### WHAT TO PRODUCE
Once the line holding "hfov_deg: 61.9" is found in the entries below, transcribe exactly every line up to and including the one holding "exposure_s: 1/80", but leave out the pictures.

Records drawn from a dataset
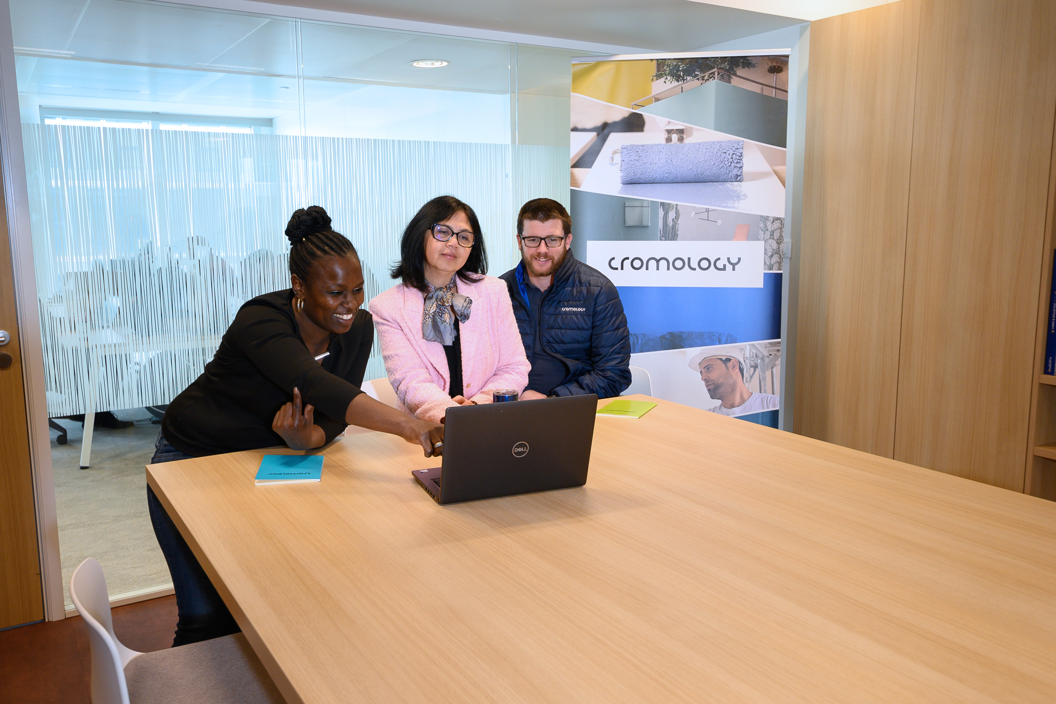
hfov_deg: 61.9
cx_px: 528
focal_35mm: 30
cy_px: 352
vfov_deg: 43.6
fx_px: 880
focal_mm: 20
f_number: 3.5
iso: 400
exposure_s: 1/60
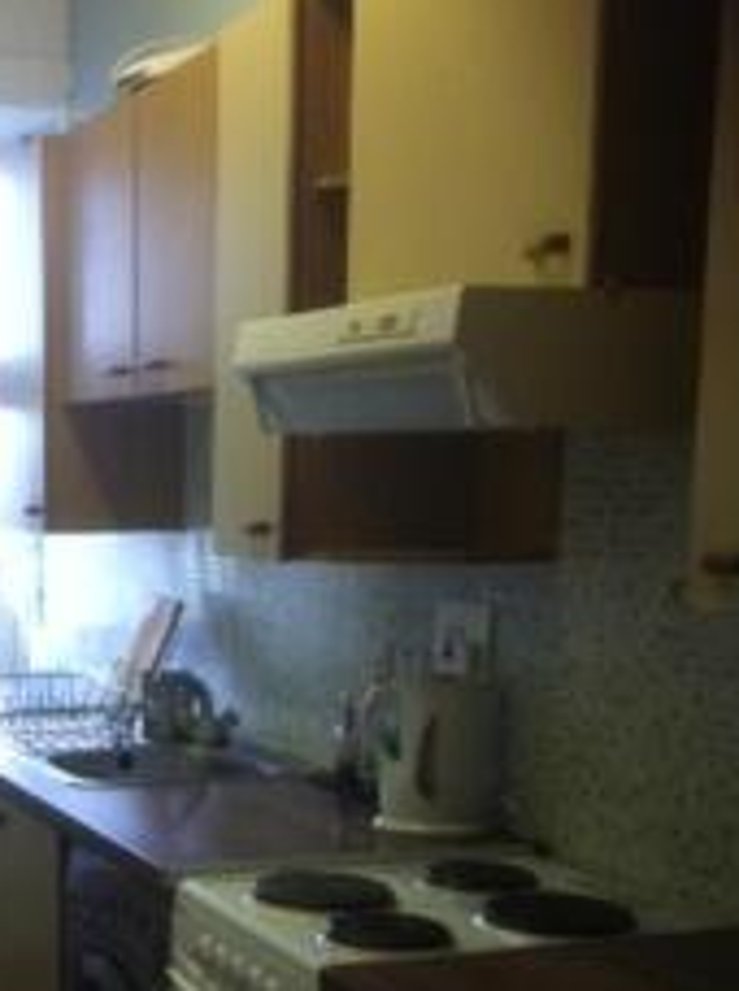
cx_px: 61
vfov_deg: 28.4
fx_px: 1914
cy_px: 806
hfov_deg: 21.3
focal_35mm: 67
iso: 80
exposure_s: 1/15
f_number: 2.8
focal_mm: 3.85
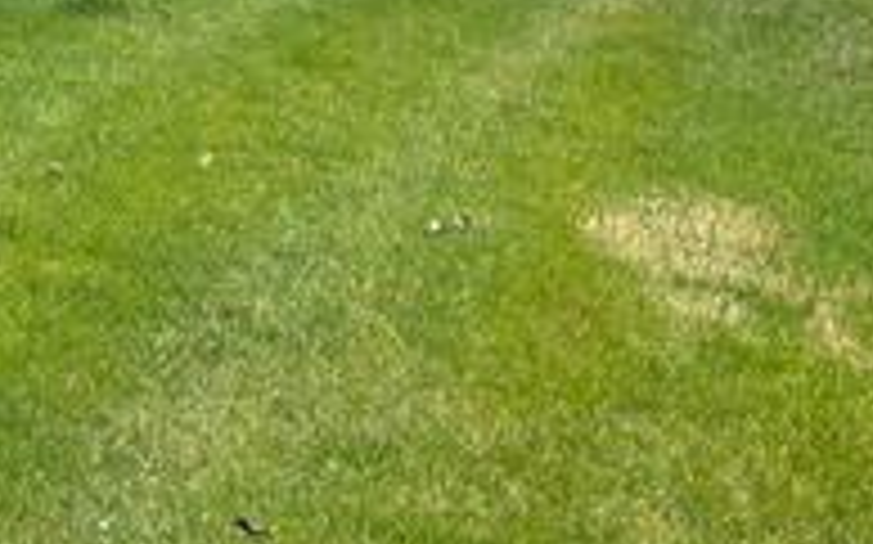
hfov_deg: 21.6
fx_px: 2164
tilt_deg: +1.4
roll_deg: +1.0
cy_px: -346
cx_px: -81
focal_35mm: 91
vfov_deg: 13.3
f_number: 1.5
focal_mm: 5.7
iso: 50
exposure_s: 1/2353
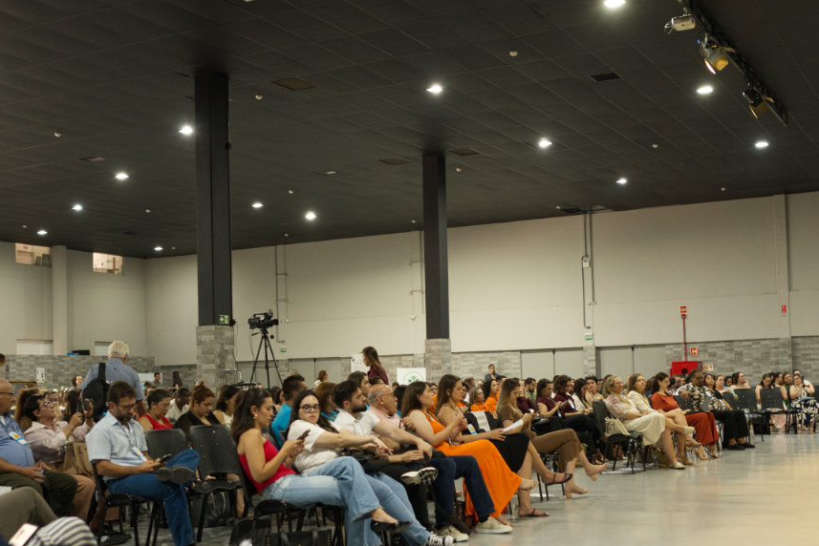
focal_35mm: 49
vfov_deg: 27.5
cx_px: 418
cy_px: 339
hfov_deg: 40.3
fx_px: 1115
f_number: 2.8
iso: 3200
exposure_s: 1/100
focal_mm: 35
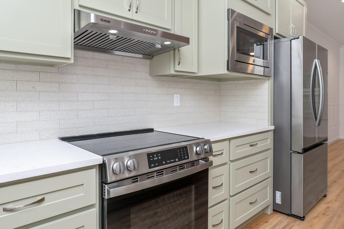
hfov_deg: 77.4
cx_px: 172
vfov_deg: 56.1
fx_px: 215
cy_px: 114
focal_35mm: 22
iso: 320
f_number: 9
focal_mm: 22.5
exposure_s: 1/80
...
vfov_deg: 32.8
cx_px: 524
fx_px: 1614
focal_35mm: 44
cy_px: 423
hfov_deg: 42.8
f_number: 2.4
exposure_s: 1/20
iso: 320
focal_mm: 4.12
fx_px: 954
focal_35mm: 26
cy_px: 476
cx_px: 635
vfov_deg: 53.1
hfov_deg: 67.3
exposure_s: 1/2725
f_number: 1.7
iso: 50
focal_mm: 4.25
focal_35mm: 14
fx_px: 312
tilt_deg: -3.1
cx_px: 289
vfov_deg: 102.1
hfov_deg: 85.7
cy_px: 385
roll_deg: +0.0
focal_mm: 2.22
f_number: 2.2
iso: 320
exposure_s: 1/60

### SOLUTION FOR THIS EXERCISE
hfov_deg: 61.9
cx_px: 528
focal_35mm: 30
cy_px: 352
vfov_deg: 43.6
fx_px: 880
focal_mm: 20
f_number: 3.5
iso: 400
exposure_s: 1/60
cx_px: 61
vfov_deg: 28.4
fx_px: 1914
cy_px: 806
hfov_deg: 21.3
focal_35mm: 67
iso: 80
exposure_s: 1/15
f_number: 2.8
focal_mm: 3.85
hfov_deg: 21.6
fx_px: 2164
tilt_deg: +1.4
roll_deg: +1.0
cy_px: -346
cx_px: -81
focal_35mm: 91
vfov_deg: 13.3
f_number: 1.5
focal_mm: 5.7
iso: 50
exposure_s: 1/2353
focal_35mm: 49
vfov_deg: 27.5
cx_px: 418
cy_px: 339
hfov_deg: 40.3
fx_px: 1115
f_number: 2.8
iso: 3200
exposure_s: 1/100
focal_mm: 35
hfov_deg: 77.4
cx_px: 172
vfov_deg: 56.1
fx_px: 215
cy_px: 114
focal_35mm: 22
iso: 320
f_number: 9
focal_mm: 22.5
exposure_s: 1/80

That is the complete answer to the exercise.